### Estratto

Fondazione Prada Venezia mostra Stop Painting – Una mostra concepita dall’artista Peter Fischli, si svolge fino al 21 novembre 2021 nel palazzo storico di Ca’ Corner della Regina, sede veneziana di Fondazione Prada. Definito da Peter Fischli come “un caleidoscopio di gesti ripudiati”, il progetto esplora una serie di momenti di rottura nella storia della pittura degli ultimi 150 anni, in relazione alla comparsa di nuovi fattori sociali e valori culturali.

La mostra si proietta anche nelle dimensioni del presente e del futuro per capire se un ulteriore sviluppo di questo processo è oggi in corso e se l’attuale rivoluzione digitale può essere all’origine di una nuova crisi della pittura o, al contrario, può contribuire al suo rinnovamento. “Lo spettro che riappare continuamente per narrare la storia della fine della pittura è un problema fantasma? E in caso affermativo, i fantasmi possono essere reali?”.

Questi sono stati i dubbi che hanno guidato Fischli nel processo di concezione della sua mostra. Nel tentativo di rispondere a queste e altre domande aperte, ha identificato cinque rotture radicali causate da cambiamenti tecnologici e sociali che corrispondono a mutamenti di
paradigma nell’arte attraverso il rifiuto e la reinvenzione della pittura.

La prima rottura è provocata dalla diffusione della fotografia. Come sottolinea Rosalind Krauss, “la fotografia mette in discussione l’intero concetto di unicità dell’oggetto d’arte, l’originalità dell’autore… e l’individualità della cosiddetta espressione personale”. Questo era stato il motivo che aveva spinto il pittore Paul Delaroche a pronunciare per la prima volta intorno al 1840 la famosa e scioccante sentenza: “da oggi la pittura è morta”.

La pittura è quindi costretta a rinunciare alla sua funzione mimetica per sopravvivere. La seconda crisi è rappresentata dall’invenzione del readymade e del collage che costringe la pittura a “uscire da se stessa e muoversi nello spazio attraverso gli oggetti”, come nota David Joselit. La terza è provocata dalla messa in discussione dell’idea di autorialità, o come la definisce Roland Barthes nel 1968, “la morte dell’autore”.

######
### Dati forniti

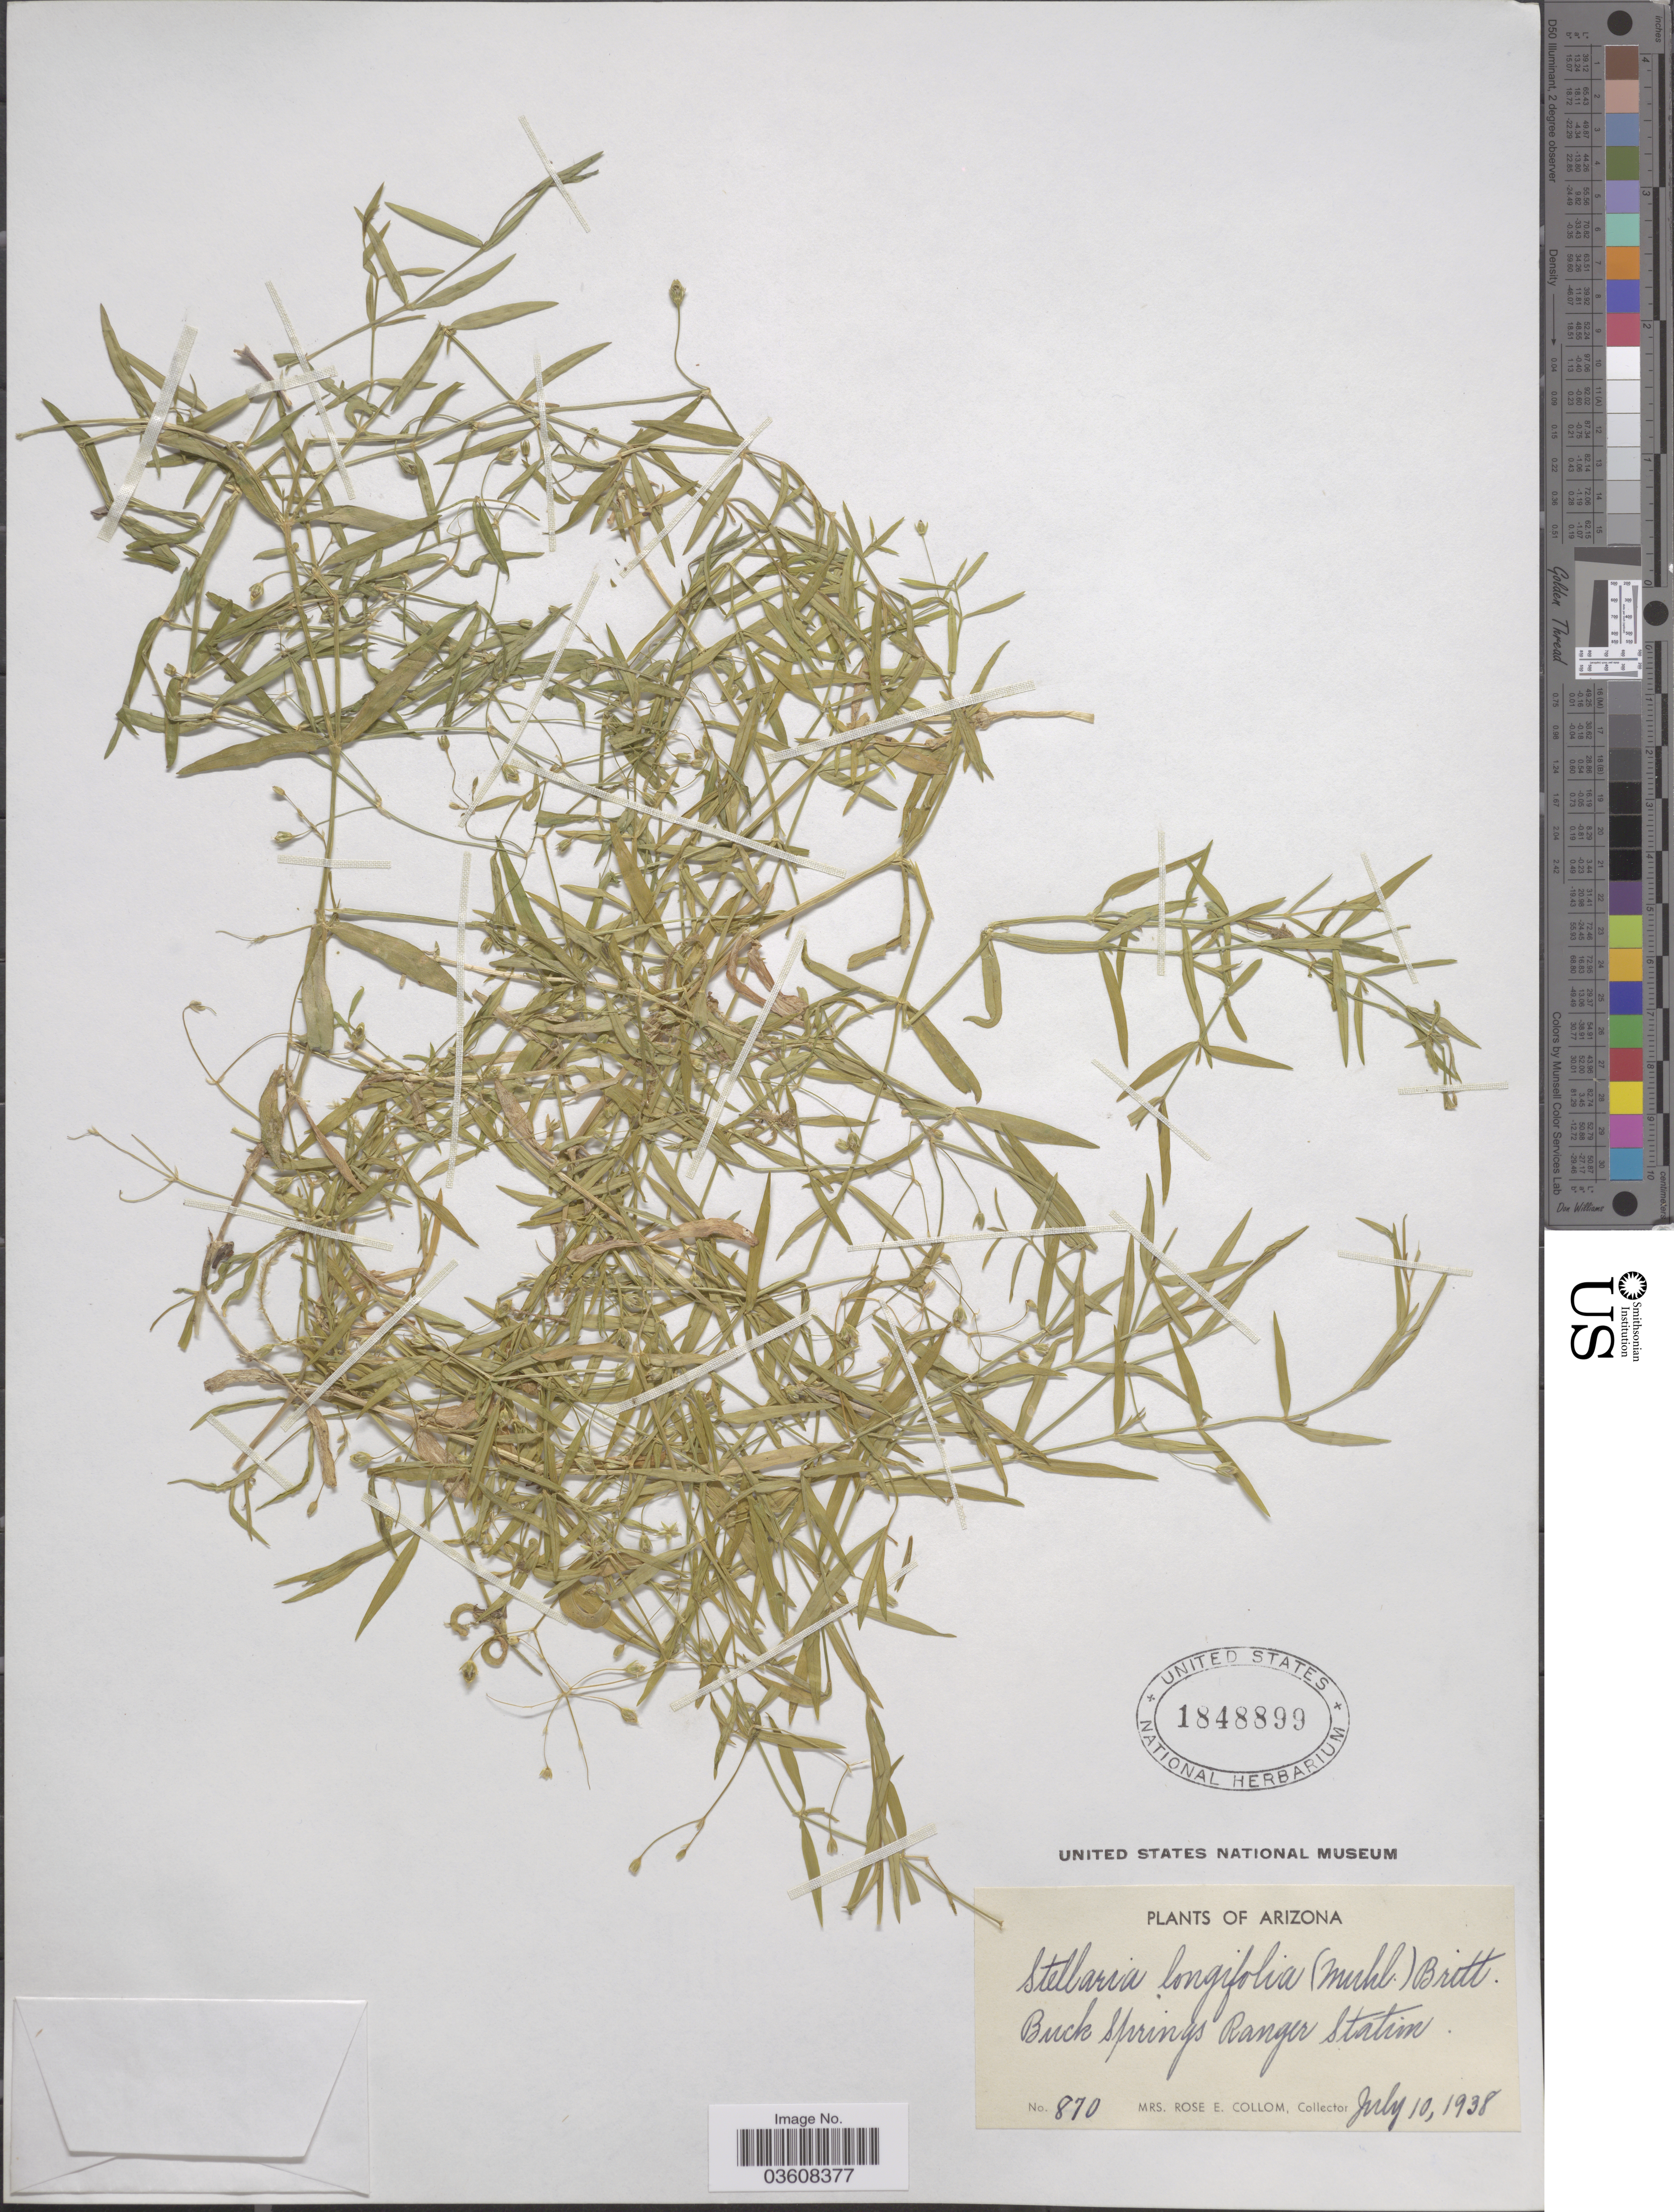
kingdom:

######

** Descrizione del compito **
Riporta senza modifiche il passo dell'estratto sulla mostra Stop Painting, partendo dalle parole che contengono "Fondazione Prada Venezia" e fermandoti dopo "e valori culturali.".

** Compito svolto **
Fondazione Prada Venezia mostra Stop Painting – Una mostra concepita dall’artista Peter Fischli, si svolge fino al 21 novembre 2021 nel palazzo storico di Ca’ Corner della Regina, sede veneziana di Fondazione Prada. Definito da Peter Fischli come “un caleidoscopio di gesti ripudiati”, il progetto esplora una serie di momenti di rottura nella storia della pittura degli ultimi 150 anni, in relazione alla comparsa di nuovi fattori sociali e valori culturali.